======== SUPPLIED INFORMATION ========
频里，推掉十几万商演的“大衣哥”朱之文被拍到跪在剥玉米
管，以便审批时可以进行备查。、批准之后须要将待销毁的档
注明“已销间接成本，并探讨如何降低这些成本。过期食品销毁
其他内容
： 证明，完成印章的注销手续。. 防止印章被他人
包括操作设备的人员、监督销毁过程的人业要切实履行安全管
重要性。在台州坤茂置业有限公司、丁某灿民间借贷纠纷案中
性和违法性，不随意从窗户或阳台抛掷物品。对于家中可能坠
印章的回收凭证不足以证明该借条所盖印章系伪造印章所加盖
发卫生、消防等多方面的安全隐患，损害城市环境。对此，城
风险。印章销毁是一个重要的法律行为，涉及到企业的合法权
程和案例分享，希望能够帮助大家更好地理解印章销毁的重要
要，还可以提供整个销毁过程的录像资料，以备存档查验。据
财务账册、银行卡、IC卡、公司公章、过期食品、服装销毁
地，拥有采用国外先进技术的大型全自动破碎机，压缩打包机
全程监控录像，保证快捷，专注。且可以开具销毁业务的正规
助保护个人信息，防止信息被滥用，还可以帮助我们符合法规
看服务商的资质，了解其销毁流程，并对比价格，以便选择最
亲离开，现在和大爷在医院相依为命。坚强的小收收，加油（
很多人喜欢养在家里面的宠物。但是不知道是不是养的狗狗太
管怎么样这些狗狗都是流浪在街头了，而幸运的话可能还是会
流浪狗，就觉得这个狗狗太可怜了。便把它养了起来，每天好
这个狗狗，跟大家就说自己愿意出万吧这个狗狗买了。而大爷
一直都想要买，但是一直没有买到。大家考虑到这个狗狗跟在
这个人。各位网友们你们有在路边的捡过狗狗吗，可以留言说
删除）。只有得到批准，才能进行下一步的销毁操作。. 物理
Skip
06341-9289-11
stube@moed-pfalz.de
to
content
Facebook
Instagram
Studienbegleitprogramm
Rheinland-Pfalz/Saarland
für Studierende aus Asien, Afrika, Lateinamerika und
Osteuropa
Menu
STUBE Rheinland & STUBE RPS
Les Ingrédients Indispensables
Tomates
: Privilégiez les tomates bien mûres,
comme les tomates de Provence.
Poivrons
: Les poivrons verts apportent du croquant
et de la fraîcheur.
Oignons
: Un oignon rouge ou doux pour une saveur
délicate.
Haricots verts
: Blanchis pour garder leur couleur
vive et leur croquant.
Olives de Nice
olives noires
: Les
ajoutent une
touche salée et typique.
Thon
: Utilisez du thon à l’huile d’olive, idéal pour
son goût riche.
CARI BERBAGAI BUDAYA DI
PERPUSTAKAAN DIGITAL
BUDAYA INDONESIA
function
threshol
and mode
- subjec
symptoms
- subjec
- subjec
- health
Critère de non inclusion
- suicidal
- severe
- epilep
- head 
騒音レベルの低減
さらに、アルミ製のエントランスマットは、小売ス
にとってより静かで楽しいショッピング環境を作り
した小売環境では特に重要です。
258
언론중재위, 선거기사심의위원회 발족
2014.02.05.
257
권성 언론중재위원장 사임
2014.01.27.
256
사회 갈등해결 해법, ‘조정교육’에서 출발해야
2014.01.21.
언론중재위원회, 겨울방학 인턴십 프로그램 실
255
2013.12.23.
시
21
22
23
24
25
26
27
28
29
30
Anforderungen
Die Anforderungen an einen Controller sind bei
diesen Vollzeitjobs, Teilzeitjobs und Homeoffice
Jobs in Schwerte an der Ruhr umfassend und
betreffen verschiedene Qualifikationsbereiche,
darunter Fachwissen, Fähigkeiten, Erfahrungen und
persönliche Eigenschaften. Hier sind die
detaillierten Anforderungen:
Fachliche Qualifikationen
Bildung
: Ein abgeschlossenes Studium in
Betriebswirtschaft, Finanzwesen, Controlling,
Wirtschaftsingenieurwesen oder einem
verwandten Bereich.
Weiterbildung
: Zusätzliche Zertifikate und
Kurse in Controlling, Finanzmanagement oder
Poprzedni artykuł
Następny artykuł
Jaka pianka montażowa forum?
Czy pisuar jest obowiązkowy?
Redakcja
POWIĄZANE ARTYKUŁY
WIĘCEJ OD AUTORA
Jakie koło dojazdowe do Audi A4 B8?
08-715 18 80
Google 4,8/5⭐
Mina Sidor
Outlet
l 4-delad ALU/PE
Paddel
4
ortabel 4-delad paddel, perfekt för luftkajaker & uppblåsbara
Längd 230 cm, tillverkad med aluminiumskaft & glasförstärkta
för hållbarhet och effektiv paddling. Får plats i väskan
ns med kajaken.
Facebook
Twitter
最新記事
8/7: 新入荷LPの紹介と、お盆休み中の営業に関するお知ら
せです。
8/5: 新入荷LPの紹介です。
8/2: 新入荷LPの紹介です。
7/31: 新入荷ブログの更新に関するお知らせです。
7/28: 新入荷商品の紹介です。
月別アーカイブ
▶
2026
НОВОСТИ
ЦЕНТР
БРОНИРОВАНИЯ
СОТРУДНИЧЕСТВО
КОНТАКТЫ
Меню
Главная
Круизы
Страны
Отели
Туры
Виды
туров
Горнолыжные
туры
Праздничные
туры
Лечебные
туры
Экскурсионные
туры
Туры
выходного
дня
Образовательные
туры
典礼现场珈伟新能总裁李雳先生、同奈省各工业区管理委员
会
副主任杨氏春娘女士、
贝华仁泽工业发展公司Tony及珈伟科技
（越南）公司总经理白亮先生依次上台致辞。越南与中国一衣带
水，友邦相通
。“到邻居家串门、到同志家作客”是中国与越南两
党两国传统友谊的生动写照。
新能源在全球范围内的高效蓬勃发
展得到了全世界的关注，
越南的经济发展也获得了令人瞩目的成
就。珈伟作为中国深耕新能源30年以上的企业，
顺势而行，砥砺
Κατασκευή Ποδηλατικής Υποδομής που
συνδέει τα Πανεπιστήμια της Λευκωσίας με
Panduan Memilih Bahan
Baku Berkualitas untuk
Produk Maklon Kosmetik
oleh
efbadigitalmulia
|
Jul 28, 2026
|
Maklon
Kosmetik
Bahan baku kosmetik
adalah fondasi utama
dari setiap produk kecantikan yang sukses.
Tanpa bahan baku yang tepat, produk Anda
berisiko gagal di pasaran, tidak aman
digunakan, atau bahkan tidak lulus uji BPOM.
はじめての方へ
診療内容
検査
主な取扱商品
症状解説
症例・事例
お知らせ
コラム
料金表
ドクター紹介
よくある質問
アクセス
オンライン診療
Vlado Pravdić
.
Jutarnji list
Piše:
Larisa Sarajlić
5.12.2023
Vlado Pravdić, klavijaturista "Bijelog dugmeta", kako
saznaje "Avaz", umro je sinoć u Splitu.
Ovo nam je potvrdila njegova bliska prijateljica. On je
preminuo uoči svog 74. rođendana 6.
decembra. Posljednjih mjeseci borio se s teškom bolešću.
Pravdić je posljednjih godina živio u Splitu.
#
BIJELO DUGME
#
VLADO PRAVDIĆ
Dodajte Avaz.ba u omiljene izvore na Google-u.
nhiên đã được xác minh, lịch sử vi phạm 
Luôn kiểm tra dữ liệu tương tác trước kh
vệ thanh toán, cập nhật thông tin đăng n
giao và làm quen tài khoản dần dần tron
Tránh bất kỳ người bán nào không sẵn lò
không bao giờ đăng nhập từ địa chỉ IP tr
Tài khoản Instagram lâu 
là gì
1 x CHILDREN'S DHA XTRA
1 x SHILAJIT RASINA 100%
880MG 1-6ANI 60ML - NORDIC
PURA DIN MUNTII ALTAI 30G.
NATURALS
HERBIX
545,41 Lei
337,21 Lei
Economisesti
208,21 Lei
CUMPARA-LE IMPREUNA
========
» TASK BRIEF
Lay out the text of every row above as a numbered list, one line per item, leaving out any blank lines.

» RESPONSE TO THE EXERCISE
1. 频里，推掉十几万商演的“大衣哥”朱之文被拍到跪在剥玉米
2. 管，以便审批时可以进行备查。、批准之后须要将待销毁的档
3. 注明“已销间接成本，并探讨如何降低这些成本。过期食品销毁
4. 其他内容
5. ： 证明，完成印章的注销手续。. 防止印章被他人
6. 包括操作设备的人员、监督销毁过程的人业要切实履行安全管
7. 重要性。在台州坤茂置业有限公司、丁某灿民间借贷纠纷案中
8. 性和违法性，不随意从窗户或阳台抛掷物品。对于家中可能坠
9. 印章的回收凭证不足以证明该借条所盖印章系伪造印章所加盖
10. 发卫生、消防等多方面的安全隐患，损害城市环境。对此，城
11. 风险。印章销毁是一个重要的法律行为，涉及到企业的合法权
12. 程和案例分享，希望能够帮助大家更好地理解印章销毁的重要
13. 要，还可以提供整个销毁过程的录像资料，以备存档查验。据
14. 财务账册、银行卡、IC卡、公司公章、过期食品、服装销毁
15. 地，拥有采用国外先进技术的大型全自动破碎机，压缩打包机
16. 全程监控录像，保证快捷，专注。且可以开具销毁业务的正规
17. 助保护个人信息，防止信息被滥用，还可以帮助我们符合法规
18. 看服务商的资质，了解其销毁流程，并对比价格，以便选择最
19. 亲离开，现在和大爷在医院相依为命。坚强的小收收，加油（
20. 很多人喜欢养在家里面的宠物。但是不知道是不是养的狗狗太
21. 管怎么样这些狗狗都是流浪在街头了，而幸运的话可能还是会
22. 流浪狗，就觉得这个狗狗太可怜了。便把它养了起来，每天好
23. 这个狗狗，跟大家就说自己愿意出万吧这个狗狗买了。而大爷
24. 一直都想要买，但是一直没有买到。大家考虑到这个狗狗跟在
25. 这个人。各位网友们你们有在路边的捡过狗狗吗，可以留言说
26. 删除）。只有得到批准，才能进行下一步的销毁操作。. 物理
27. Skip
28. 06341-9289-11
29. stube@moed-pfalz.de
30. to
31. content
32. Facebook
33. Instagram
34. Studienbegleitprogramm
35. Rheinland-Pfalz/Saarland
36. für Studierende aus Asien, Afrika, Lateinamerika und
37. Osteuropa
38. Menu
39. STUBE Rheinland & STUBE RPS
40. Les Ingrédients Indispensables
41. Tomates
42. : Privilégiez les tomates bien mûres,
43. comme les tomates de Provence.
44. Poivrons
45. : Les poivrons verts apportent du croquant
46. et de la fraîcheur.
47. Oignons
48. : Un oignon rouge ou doux pour une saveur
49. délicate.
50. Haricots verts
51. : Blanchis pour garder leur couleur
52. vive et leur croquant.
53. Olives de Nice
54. olives noires
55. : Les
56. ajoutent une
57. touche salée et typique.
58. Thon
59. : Utilisez du thon à l’huile d’olive, idéal pour
60. son goût riche.
61. CARI BERBAGAI BUDAYA DI
62. PERPUSTAKAAN DIGITAL
63. BUDAYA INDONESIA
64. function
65. threshol
66. and mode
67. - subjec
68. symptoms
69. - subjec
70. - subjec
71. - health
72. Critère de non inclusion
73. - suicidal
74. - severe
75. - epilep
76. - head 
77. 騒音レベルの低減
78. さらに、アルミ製のエントランスマットは、小売ス
79. にとってより静かで楽しいショッピング環境を作り
80. した小売環境では特に重要です。
81. 258
82. 언론중재위, 선거기사심의위원회 발족
83. 2014.02.05.
84. 257
85. 권성 언론중재위원장 사임
86. 2014.01.27.
87. 256
88. 사회 갈등해결 해법, ‘조정교육’에서 출발해야
89. 2014.01.21.
90. 언론중재위원회, 겨울방학 인턴십 프로그램 실
91. 255
92. 2013.12.23.
93. 시
94. 21
95. 22
96. 23
97. 24
98. 25
99. 26
100. 27
101. 28
102. 29
103. 30
104. Anforderungen
105. Die Anforderungen an einen Controller sind bei
106. diesen Vollzeitjobs, Teilzeitjobs und Homeoffice
107. Jobs in Schwerte an der Ruhr umfassend und
108. betreffen verschiedene Qualifikationsbereiche,
109. darunter Fachwissen, Fähigkeiten, Erfahrungen und
110. persönliche Eigenschaften. Hier sind die
111. detaillierten Anforderungen:
112. Fachliche Qualifikationen
113. Bildung
114. : Ein abgeschlossenes Studium in
115. Betriebswirtschaft, Finanzwesen, Controlling,
116. Wirtschaftsingenieurwesen oder einem
117. verwandten Bereich.
118. Weiterbildung
119. : Zusätzliche Zertifikate und
120. Kurse in Controlling, Finanzmanagement oder
121. Poprzedni artykuł
122. Następny artykuł
123. Jaka pianka montażowa forum?
124. Czy pisuar jest obowiązkowy?
125. Redakcja
126. POWIĄZANE ARTYKUŁY
127. WIĘCEJ OD AUTORA
128. Jakie koło dojazdowe do Audi A4 B8?
129. 08-715 18 80
130. Google 4,8/5⭐
131. Mina Sidor
132. Outlet
133. l 4-delad ALU/PE
134. Paddel
135. 4
136. ortabel 4-delad paddel, perfekt för luftkajaker & uppblåsbara
137. Längd 230 cm, tillverkad med aluminiumskaft & glasförstärkta
138. för hållbarhet och effektiv paddling. Får plats i väskan
139. ns med kajaken.
140. Facebook
141. Twitter
142. 最新記事
143. 8/7: 新入荷LPの紹介と、お盆休み中の営業に関するお知ら
144. せです。
145. 8/5: 新入荷LPの紹介です。
146. 8/2: 新入荷LPの紹介です。
147. 7/31: 新入荷ブログの更新に関するお知らせです。
148. 7/28: 新入荷商品の紹介です。
149. 月別アーカイブ
150. ▶
151. 2026
152. НОВОСТИ
153. ЦЕНТР
154. БРОНИРОВАНИЯ
155. СОТРУДНИЧЕСТВО
156. КОНТАКТЫ
157. Меню
158. Главная
159. Круизы
160. Страны
161. Отели
162. Туры
163. Виды
164. туров
165. Горнолыжные
166. туры
167. Праздничные
168. туры
169. Лечебные
170. туры
171. Экскурсионные
172. туры
173. Туры
174. выходного
175. дня
176. Образовательные
177. туры
178. 典礼现场珈伟新能总裁李雳先生、同奈省各工业区管理委员
179. 会
180. 副主任杨氏春娘女士、
181. 贝华仁泽工业发展公司Tony及珈伟科技
182. （越南）公司总经理白亮先生依次上台致辞。越南与中国一衣带
183. 水，友邦相通
184. 。“到邻居家串门、到同志家作客”是中国与越南两
185. 党两国传统友谊的生动写照。
186. 新能源在全球范围内的高效蓬勃发
187. 展得到了全世界的关注，
188. 越南的经济发展也获得了令人瞩目的成
189. 就。珈伟作为中国深耕新能源30年以上的企业，
190. 顺势而行，砥砺
191. Κατασκευή Ποδηλατικής Υποδομής που
192. συνδέει τα Πανεπιστήμια της Λευκωσίας με
193. Panduan Memilih Bahan
194. Baku Berkualitas untuk
195. Produk Maklon Kosmetik
196. oleh
197. efbadigitalmulia
198. |
199. Jul 28, 2026
200. |
201. Maklon
202. Kosmetik
203. Bahan baku kosmetik
204. adalah fondasi utama
205. dari setiap produk kecantikan yang sukses.
206. Tanpa bahan baku yang tepat, produk Anda
207. berisiko gagal di pasaran, tidak aman
208. digunakan, atau bahkan tidak lulus uji BPOM.
209. はじめての方へ
210. 診療内容
211. 検査
212. 主な取扱商品
213. 症状解説
214. 症例・事例
215. お知らせ
216. コラム
217. 料金表
218. ドクター紹介
219. よくある質問
220. アクセス
221. オンライン診療
222. Vlado Pravdić
223. .
224. Jutarnji list
225. Piše:
226. Larisa Sarajlić
227. 5.12.2023
228. Vlado Pravdić, klavijaturista "Bijelog dugmeta", kako
229. saznaje "Avaz", umro je sinoć u Splitu.
230. Ovo nam je potvrdila njegova bliska prijateljica. On je
231. preminuo uoči svog 74. rođendana 6.
232. decembra. Posljednjih mjeseci borio se s teškom bolešću.
233. Pravdić je posljednjih godina živio u Splitu.
234. #
235. BIJELO DUGME
236. #
237. VLADO PRAVDIĆ
238. Dodajte Avaz.ba u omiljene izvore na Google-u.
239. nhiên đã được xác minh, lịch sử vi phạm 
240. Luôn kiểm tra dữ liệu tương tác trước kh
241. vệ thanh toán, cập nhật thông tin đăng n
242. giao và làm quen tài khoản dần dần tron
243. Tránh bất kỳ người bán nào không sẵn lò
244. không bao giờ đăng nhập từ địa chỉ IP tr
245. Tài khoản Instagram lâu 
246. là gì
247. 1 x CHILDREN'S DHA XTRA
248. 1 x SHILAJIT RASINA 100%
249. 880MG 1-6ANI 60ML - NORDIC
250. PURA DIN MUNTII ALTAI 30G.
251. NATURALS
252. HERBIX
253. 545,41 Lei
254. 337,21 Lei
255. Economisesti
256. 208,21 Lei
257. CUMPARA-LE IMPREUNA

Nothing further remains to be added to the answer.